Она секунду постояла у лестницы и решительно ступила за порог.

В бане, пожалуй, можно было жить, как в избе. Теплый предбанник в половину бани, с выходом на улицу и двумя окнами. Совсем как в первой избе — увешанный вениками, с удобными плетеными беседками вокруг стола, на котором стоял пузатый задымленный самовар. С тазами, сложенными друг в друга, на широкой лавке. Узорный, как колодец, шкаф-буфет, с красными в белый горошек пыльными чашками, которыми, видимо, тоже давно не пользовались, стояли, как попало, некоторые с трещинами и битые. Такие же, как в большой избе лестницы с узорными перилами — вверх на чердак и вниз в подвал.

Парная и помывочная были вместе, занимая вторую половину избы-бани, с широкими пологом на возвышении и скамейками вдоль стен и вдоль полога, на полог вела лестница из пяти ступеней с ограждением. И никакой вони — внутренность избы-бани ничем не пахла.

Манька подивилась: надо же, две избы, а какие разные! Здесь бы она, пожалуй, осталась…

Жара в бане было хоть отбавляй и горячей воды целый котел. Котел огромный, в котором она поместилась бы дважды, и еще место останется. Дрова в топке горели в полную силу. И топка была большая, вместительная, чем-то похожая на печь, которая стояла в большой избе, только утопленная в половицы. Внутри печи и в боковой каменке лежали камни для испускания пара. Вдоль стены в ряд стояли четыре бочки с холодной водой. Но вода была явно не из колодца — не такая чистая. Обойдя помывочную, Манька заметила просунутый через стену шланг, который все еще опускался в одну из бочек.

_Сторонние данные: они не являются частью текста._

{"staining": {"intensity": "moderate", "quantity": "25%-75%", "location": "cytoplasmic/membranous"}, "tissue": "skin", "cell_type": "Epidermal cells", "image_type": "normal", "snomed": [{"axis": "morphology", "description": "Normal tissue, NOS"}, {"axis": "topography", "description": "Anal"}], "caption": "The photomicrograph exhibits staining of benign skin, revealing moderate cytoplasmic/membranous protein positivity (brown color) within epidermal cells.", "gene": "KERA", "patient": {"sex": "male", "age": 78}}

Сама мысль, что она могла взять воду в бане, радовала ее, но утро наступает вместе с прозрением — Манькино пробуждение было пасмурным. Видимо, Баба Яга качала воду из реки, не имея желания исцелять ее больное тело. Ну, ничего, день или неделю она еще потерпит, но без живой воды не уйдет.

— Так баня же еще не закрыта! — возмутилась Манька, ткнув пальцем в сторону топки. В топке лежали два больших, толстых, похожих на два оструганных со всех сторон чурбанчика, только что подброшенных полена. Они полыхали странным бело-желтоватым огнем, и вроде горели, а без углей. — Хочешь, чтобы я угорела?

— Это… ее нельзя закрыть, — Баба Яга немного смешалась, разведя руками, но быстро пришла в себя. — Это Маня у нас, у людей, доброе к доброму. Не иметь тебе такую баню, и дрова ей нужны особенные.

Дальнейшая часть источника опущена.